Posted by Eli Linton on November 21st, 2013

Eli Linton is a RTC correspondent. He filed this report after Wednesday night’s game between Wichita State and Tulsa in Tulsa. 

While the search continues for the mid-majors that have the talent and chemistry to emerge as this year’s Wichita State, the actual Wichita State is looking to build on its Final Four success and reach the next level of sustained excellence, much like Gonzaga and Butler from recent years. On Wednesday night in Tulsa, the Shockers improved to 5-0 after a convincing 77-54 win over the home town university. But a key trend is noticeable — the Shockers have struggled to establish a rhythm in any of those wins until the second half, and they have looked very beatable along the way. For nearly the entire game against Tulsa, they didn’t even remotely look worthy of their #14 national ranking.

Fred VanVleet and the Shockers are feeling what it is like to get everyone's best shot. (USA TODAY Sports)

Fred VanVleet and the Shockers are feeling what it is like to get everyone’s best shot. (USA TODAY Sports)

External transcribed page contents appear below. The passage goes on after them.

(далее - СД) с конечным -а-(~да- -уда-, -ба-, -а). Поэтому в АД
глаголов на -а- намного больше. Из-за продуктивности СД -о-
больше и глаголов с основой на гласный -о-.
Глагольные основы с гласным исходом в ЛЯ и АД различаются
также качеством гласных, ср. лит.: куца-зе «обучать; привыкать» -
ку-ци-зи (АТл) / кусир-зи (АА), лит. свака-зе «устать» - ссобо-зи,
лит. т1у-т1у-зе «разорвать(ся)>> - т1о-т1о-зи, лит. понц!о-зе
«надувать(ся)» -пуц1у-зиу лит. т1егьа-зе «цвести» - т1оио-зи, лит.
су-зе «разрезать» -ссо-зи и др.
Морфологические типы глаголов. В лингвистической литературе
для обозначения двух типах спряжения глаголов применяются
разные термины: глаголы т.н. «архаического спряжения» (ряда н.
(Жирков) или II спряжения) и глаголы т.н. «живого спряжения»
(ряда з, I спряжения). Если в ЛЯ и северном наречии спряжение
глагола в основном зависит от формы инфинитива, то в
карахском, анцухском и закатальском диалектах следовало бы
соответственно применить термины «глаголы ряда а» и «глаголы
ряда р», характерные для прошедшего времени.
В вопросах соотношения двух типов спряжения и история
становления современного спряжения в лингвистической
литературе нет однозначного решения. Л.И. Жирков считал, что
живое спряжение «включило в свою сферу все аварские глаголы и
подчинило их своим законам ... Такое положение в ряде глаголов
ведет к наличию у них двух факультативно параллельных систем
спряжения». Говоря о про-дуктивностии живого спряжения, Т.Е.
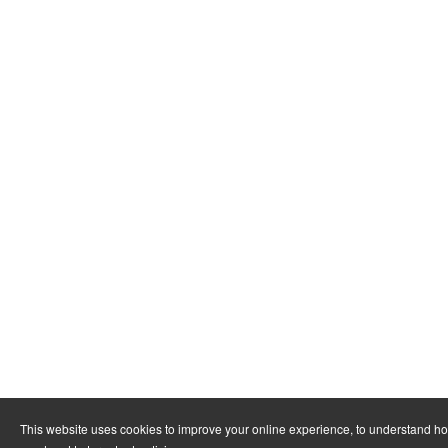
This website uses cookies to improve your online experience, to understand ho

Gregg Marshall alluded to the fact that this road game would be the first big test of the year and he was right. The Shockers looked sluggish and a little sloppy right out of the gate as they only managed eight points in the first five minutes of play. Tulsa was clearly outmatched in talent, but they were aggressive and gained confidence as the game wore on. The Shockers couldn’t figure out the Hurricane’s zone defense in the first half, and their own full-court press was ineffective, leading to some easy buckets for the home team. The game was tied at the half, but it wasn’t until nine minutes left in the game did the Shockers finally gain the lead for good and take momentum by forcing Tulsa into some turnovers and knocking down some three-pointers. The only time the Shockers showed flashes of that Final Four team came with 5:30 to go when Tulsa made one last surge to cut the lead to 63-53, but threes by Fred VanVleet and Ron Baker, a dunk, and a steal on four straight possessions sealed the game and emptied the seats. It lasted just two minutes, but it was the only time the Shockers were in complete control. VanVleet and Baker were outstanding, both scoring 21 points each on a combined 14-of-23 shooting.